C’è un viaggio, tra i tanti possibili, che si fa largo lontano dalle rotte consuete, dove il tempo rallenta e il paesaggio si fa parola, sussurro, evocazione. Dopo Foggia, superata Lucera, con il suo carico di storia antica e la sua aura severa di città quasi regale, si apre il respiro ampio e silenzioso del Subappennino Dauno, terra che accoglie senza ostentazione, lasciando al viaggiatore il compito di scoprirla, passo dopo passo.
Prendi Alberona, adagiata com’è tra i rilievi: si mostra come un piccolo scrigno incastonato fra cielo e terra. I suoi vicoli di pietra, le case strette tra loro, il paesaggio che si apre tutt’intorno con improvvisa grazia, raccontano una bellezza discreta, profonda. È un luogo che, del resto, custodisce memorie di antichi pellegrinaggi e poi, più vicine nel tempo, le testimonianze ed anche direttamente i versi di poeti nati qui come fili d’erba tenaci, nutriti da questa luce così tersa.
Alberona vale in sé una visita in questi luoghi.

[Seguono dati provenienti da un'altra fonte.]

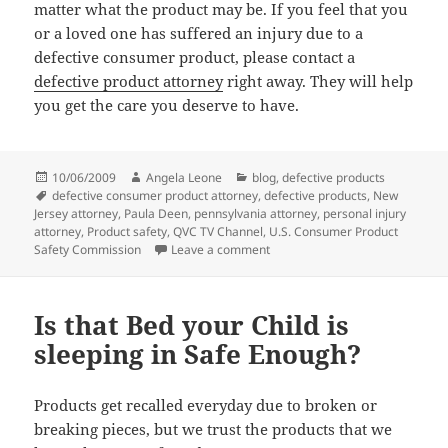
matter what the product may be. If you feel that you
or a loved one has suffered an injury due to a
defective consumer product, please contact a
defective product attorney
right away. They will help
you get the care you deserve to have.
Posted
10/06/2009
Author
Angela Leone
Categories
blog
,
defective products
on
Tags
defective consumer product attorney
,
defective products
,
New
Jersey attorney
,
Paula Deen
,
pennsylvania attorney
,
personal injury
attorney
,
Product safety
,
QVC TV Channel
,
U.S. Consumer Product
Safety Commission
Leave a comment
on Paula Deen’s Cookware sold o
Is that Bed your Child is
sleeping in Safe Enough?
Products get recalled everyday due to broken or
breaking pieces, but we trust the products that we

Ma da qui ci si può lasciare condurre verso altri paesi: Biccari, con il suo lago placido e l’ombra delle alture intorno; Pietramontecorvino, dove il tufo e la roccia sembrano raccontare storie di popoli remoti; Volturino, Carlantino, Celenza Valfortore. Dal Cornacchia, in territorio di Biccari, monte più alto di Puglia, scorgi le intonazioni diverse di questo stesso canto. Sono terre dove, semplicemente, la natura e l’uomo si sono cercati, e forse trovati, nei secoli. Una Puglia storica e medievale, che ha costruito in altura per difendersi, in puro stile antropologico e ‘politico’ da difesa.
Questi borghi non promettono lo stupore folgorante delle mete celebri, offrono qualcosa di più duraturo: l’intimità di un incontro. Sono spazi che parlano a chi sa cogliere la poesia dei dettagli, la bellezza non appariscente. Ma è la bellezza delle cose che durano. È un turismo dell’anima, quello che qui si sperimenta. Se proprio vogliamo o dobbiamo chiamarlo turismo. Un pellegrinaggio laico, forse, di sicuro lieve e possibile tra cieli larghi, uliveti, voci di campane.
Fino alla noia lo diremo: l’incanto del viaggio non sta nella meta, sta nel perdersi tra alture gentili come queste, tra curve e pendii che sembrano disegnare quella che alla fine resta una mappa interiore. E allora poi va a finire che ti senti a casa, in un altrove che precisamente non hai avuto nemmeno il potere di scegliere.